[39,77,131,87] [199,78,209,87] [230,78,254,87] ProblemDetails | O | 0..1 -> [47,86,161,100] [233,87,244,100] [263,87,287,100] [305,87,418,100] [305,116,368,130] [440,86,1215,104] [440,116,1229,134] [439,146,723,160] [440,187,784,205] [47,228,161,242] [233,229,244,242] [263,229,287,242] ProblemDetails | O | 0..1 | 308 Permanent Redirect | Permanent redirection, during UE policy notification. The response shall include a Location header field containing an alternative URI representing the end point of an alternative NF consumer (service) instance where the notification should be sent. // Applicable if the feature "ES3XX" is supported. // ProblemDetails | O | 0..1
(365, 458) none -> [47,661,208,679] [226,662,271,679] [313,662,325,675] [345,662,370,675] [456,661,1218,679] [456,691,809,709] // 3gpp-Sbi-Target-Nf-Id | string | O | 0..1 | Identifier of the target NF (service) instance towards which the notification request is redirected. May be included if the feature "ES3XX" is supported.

________

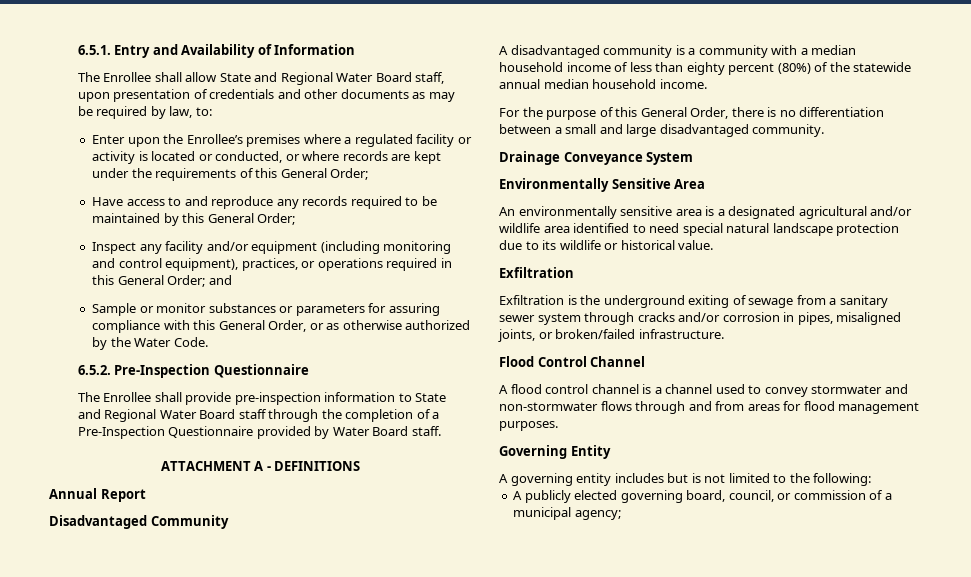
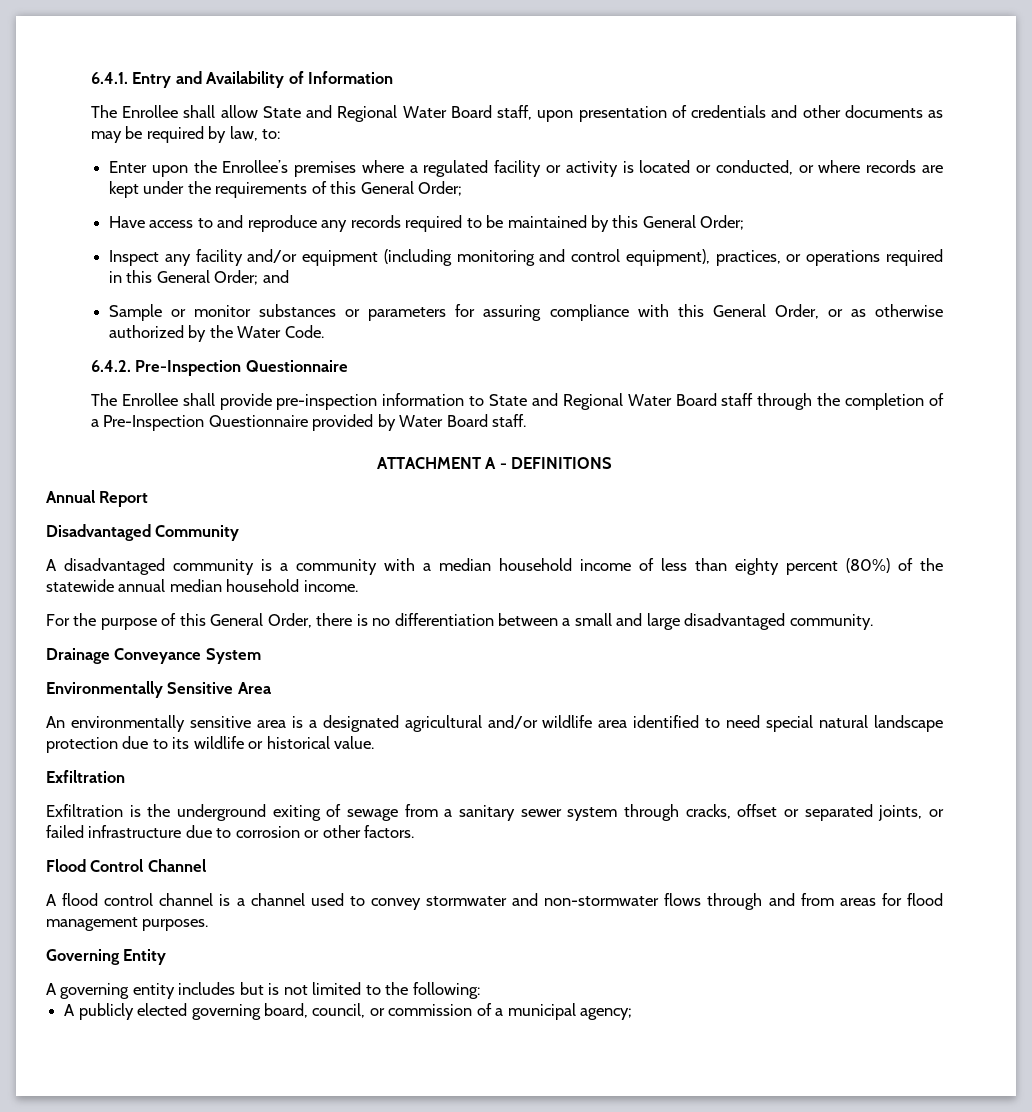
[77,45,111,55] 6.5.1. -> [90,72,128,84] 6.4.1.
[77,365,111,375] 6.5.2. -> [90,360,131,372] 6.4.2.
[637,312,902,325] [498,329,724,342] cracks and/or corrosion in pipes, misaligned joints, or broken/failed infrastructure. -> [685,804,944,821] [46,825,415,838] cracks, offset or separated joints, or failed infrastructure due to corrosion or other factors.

________

Within the listing above, extract exactly the lines from the line with "[39,77,131,87] [199,78,209,87] [230,78,254,87]" to the line with "(365, 458) none", the two named lines included, and no others.

## Solved exercise
[39,77,131,87] [199,78,209,87] [230,78,254,87] ProblemDetails | O | 0..1 -> [47,86,161,100] [233,87,244,100] [263,87,287,100] [305,87,418,100] [305,116,368,130] [440,86,1215,104] [440,116,1229,134] [439,146,723,160] [440,187,784,205] [47,228,161,242] [233,229,244,242] [263,229,287,242] ProblemDetails | O | 0..1 | 308 Permanent Redirect | Permanent redirection, during UE policy notification. The response shall include a Location header field containing an alternative URI representing the end point of an alternative NF consumer (service) instance where the notification should be sent. // Applicable if the feature "ES3XX" is supported. // ProblemDetails | O | 0..1
(365, 458) none -> [47,661,208,679] [226,662,271,679] [313,662,325,675] [345,662,370,675] [456,661,1218,679] [456,691,809,709] // 3gpp-Sbi-Target-Nf-Id | string | O | 0..1 | Identifier of the target NF (service) instance towards which the notification request is redirected. May be included if the feature "ES3XX" is supported.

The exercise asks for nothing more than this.